Yesterday, International Business Machines Corp. (IBM) launched its first research laboratory in Africa.
The laboratory situated at Catholic University just outside the country’s capital, is IBM’s twelfth research lab in the world and its first commercial lab and represents an investment of more than $10 million in the first two years, with the Kenyan Government pledging a further $10 million over the first five years.
The lab will be a centre of creating IT solutions and taking them to market based on research and data on different sectors generated from around Africa.
During the official opening of the laboratory at the Catholic University of Eastern Africa, President Uhuru Kenyatta underscored the role of Information, Communication and Technology as a key driver to the country’s targeted economic growth prospective of 10 per cent annually.
Key areas the lab would focus on include smarter cities, medical healthcare, education, water, agriculture and transport.
The facility reflects IBM’s interest in a continent where smartphones are becoming commonplace, even though only a decade ago many Africans had no access to telephones. Kenya itself has become a world leader in payment by mobile phone, stirring hope here that Africa can use technology to leapfrog over more established economies.

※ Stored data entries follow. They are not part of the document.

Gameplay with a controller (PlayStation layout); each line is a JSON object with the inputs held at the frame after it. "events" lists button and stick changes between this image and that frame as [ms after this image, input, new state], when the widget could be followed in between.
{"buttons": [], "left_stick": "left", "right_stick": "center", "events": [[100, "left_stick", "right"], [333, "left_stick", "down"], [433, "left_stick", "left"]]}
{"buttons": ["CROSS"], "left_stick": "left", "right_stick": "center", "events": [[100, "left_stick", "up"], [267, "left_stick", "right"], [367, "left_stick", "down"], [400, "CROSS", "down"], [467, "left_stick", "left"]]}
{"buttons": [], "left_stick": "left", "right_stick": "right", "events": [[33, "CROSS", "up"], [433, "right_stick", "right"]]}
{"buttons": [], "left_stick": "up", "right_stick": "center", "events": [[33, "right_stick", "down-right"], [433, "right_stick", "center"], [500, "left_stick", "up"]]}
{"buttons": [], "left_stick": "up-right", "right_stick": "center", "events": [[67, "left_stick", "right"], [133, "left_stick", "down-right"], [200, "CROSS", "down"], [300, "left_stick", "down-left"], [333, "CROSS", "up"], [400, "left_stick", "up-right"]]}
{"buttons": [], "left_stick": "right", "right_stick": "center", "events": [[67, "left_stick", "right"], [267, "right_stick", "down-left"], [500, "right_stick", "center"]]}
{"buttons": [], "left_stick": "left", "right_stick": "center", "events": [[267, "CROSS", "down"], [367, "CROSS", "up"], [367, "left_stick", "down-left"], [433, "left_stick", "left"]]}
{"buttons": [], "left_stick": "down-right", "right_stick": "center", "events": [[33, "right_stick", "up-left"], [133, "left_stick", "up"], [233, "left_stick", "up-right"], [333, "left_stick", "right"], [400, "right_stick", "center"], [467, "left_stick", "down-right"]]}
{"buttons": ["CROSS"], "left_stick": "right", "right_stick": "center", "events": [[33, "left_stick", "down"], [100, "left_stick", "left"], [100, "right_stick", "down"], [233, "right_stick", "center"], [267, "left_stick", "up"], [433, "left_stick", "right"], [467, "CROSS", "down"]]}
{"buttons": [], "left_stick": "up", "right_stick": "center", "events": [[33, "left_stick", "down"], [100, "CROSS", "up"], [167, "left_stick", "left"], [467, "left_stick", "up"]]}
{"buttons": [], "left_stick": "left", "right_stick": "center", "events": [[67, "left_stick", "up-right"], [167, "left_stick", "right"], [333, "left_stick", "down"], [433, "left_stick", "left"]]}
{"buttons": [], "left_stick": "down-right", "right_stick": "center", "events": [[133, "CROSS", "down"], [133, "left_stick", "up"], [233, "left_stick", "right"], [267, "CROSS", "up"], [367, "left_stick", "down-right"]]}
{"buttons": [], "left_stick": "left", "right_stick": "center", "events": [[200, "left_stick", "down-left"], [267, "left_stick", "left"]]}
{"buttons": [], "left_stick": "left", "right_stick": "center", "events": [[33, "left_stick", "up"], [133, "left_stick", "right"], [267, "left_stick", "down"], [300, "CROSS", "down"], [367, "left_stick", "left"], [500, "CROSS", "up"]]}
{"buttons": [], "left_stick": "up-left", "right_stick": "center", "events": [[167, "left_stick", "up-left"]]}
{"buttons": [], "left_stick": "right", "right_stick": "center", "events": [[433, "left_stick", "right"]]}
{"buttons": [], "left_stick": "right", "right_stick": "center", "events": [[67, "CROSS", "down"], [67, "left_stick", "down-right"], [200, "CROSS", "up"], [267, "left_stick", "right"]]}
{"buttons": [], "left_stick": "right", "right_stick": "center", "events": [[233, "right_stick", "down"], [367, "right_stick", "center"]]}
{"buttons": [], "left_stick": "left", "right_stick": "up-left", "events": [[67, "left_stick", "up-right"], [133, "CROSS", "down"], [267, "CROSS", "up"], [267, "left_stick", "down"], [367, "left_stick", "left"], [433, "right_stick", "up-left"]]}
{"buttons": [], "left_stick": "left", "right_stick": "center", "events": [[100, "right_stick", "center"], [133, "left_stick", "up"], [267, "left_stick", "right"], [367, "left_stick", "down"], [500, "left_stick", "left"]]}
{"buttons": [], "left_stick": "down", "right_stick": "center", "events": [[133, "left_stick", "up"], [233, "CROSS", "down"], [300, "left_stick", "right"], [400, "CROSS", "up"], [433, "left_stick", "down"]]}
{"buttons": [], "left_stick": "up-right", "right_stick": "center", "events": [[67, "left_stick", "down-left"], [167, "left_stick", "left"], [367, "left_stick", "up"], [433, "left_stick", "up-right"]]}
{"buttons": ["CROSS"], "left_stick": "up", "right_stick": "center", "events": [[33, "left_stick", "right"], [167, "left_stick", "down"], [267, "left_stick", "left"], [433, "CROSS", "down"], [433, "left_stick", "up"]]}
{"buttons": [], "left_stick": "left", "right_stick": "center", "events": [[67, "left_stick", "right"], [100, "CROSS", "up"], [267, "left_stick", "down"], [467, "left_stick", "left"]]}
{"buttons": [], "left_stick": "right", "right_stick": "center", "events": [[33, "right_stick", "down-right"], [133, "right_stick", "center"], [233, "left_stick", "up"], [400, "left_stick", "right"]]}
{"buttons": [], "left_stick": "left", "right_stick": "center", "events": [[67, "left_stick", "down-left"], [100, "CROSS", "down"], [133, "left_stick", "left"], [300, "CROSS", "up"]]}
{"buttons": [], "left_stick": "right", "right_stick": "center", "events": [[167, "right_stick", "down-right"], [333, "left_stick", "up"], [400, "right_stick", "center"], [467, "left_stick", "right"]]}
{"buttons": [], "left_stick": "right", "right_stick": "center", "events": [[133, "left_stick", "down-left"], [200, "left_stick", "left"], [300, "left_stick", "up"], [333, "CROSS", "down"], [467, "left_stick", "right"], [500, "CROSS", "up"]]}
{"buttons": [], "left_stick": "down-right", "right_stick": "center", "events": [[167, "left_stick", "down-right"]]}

IBM isn’t the only tech giant to venture into Africa. Microsoft Corp. announced a partnership with three African technology incubation hubs last month to develop businesses based on cloud-computing systems. Google Inc. has funded startup hubs in Nigeria, Kenya and South Africa as part of a push to invest in innovation in Africa.
According to IBM representatives, the lab not just as an opportunity to drive innovation in Africa, but to use the technological solutions they find there to create products for other markets. It’s a major shift from even 10 years ago, when most technology research in Africa was about simplifying products from the West to work on undependable power grids or with slower Internet speeds.